■ **Directions**
Extend the news report below about Wipro BPO's rural center at Manjakkudi, starting right after its last sentence.

■ **Given text**

BEGIN

Wipro BPO today inaugurated its first rural centre at Manjakkudi village in Tamil Nadu to capitalise on literate talent pool available in the region.

The Manjakkudi centre in Tamil Nadu has a capacity of 120 seats, and will open with a 50-seat pilot project for an international client in the retail sector.
Wipro plans to expand its rural BPO operations to 500 seats by March 2013 in Tamil Nadu and to replicate this BPO model in other states in the near future, Wipro said in a statement.

“Rural BPOs are a crucial part of the development of our country as a business leader,” Wipro BPO Senior Vice-President and Global Head Manish Dugar said.
Graduate students between the age group of 21 to 25 will be employed in the Manjakkudi Wipro BPO centre, delivering a range of services to customers across industry sectors.

END

■ **Study material**
BEGIN

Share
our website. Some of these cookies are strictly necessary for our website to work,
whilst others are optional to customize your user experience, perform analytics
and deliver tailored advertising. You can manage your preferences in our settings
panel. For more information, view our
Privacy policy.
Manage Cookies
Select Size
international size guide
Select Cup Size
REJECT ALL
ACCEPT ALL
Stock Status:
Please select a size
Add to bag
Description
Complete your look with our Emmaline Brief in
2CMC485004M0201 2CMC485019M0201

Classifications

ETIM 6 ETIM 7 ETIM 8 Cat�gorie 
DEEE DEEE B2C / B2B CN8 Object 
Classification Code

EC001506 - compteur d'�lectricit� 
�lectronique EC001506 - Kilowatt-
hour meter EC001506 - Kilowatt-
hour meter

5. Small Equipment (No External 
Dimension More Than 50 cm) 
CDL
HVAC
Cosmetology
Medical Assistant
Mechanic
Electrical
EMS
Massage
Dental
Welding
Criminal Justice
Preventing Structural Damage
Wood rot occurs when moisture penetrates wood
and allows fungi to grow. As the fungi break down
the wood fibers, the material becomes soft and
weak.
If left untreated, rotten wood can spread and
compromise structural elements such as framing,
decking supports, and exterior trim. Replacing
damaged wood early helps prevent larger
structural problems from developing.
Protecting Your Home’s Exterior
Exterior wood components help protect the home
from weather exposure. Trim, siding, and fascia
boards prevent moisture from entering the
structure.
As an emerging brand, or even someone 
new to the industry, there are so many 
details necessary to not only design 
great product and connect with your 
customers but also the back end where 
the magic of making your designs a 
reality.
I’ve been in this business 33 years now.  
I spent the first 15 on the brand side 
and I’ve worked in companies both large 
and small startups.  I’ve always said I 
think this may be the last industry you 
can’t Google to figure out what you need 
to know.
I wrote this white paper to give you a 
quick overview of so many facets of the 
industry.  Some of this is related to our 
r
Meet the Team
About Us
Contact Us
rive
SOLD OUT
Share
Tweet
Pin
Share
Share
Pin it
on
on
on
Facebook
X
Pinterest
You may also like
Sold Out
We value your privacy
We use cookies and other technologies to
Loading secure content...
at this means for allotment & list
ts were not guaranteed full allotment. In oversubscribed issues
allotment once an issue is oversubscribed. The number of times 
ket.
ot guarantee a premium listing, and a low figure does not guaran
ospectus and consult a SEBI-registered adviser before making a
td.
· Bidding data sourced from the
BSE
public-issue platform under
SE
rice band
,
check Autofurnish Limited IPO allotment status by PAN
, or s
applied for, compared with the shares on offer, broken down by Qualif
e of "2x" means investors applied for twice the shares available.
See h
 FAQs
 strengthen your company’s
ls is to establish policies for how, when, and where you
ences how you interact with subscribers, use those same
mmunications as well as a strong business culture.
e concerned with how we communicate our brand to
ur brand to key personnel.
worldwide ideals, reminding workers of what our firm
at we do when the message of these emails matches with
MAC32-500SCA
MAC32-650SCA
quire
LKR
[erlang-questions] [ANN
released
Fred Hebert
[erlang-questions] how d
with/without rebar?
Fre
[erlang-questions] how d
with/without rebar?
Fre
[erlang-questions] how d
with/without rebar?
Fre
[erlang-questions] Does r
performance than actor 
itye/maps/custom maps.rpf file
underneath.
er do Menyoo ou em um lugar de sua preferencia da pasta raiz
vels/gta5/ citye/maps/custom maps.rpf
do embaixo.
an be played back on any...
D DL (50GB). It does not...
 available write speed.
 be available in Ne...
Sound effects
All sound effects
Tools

END

■ **Expected answer**
“…rural BPO centres, is to take on the bulk data processing jobs. Rural BPOs are also allowing educated people in villages earn a good livelihood without leaving the region and bringing a new level of financial stability to these communities and individuals,” Dugar added.

The Manjakkudi BPO centre benefits from a fully-equipped IT and physical infrastructure, which complies with standard security and regulatory requirements.
The centre will be focused on delivering world-class outsourcing services, while connecting this rural community to the world of global business.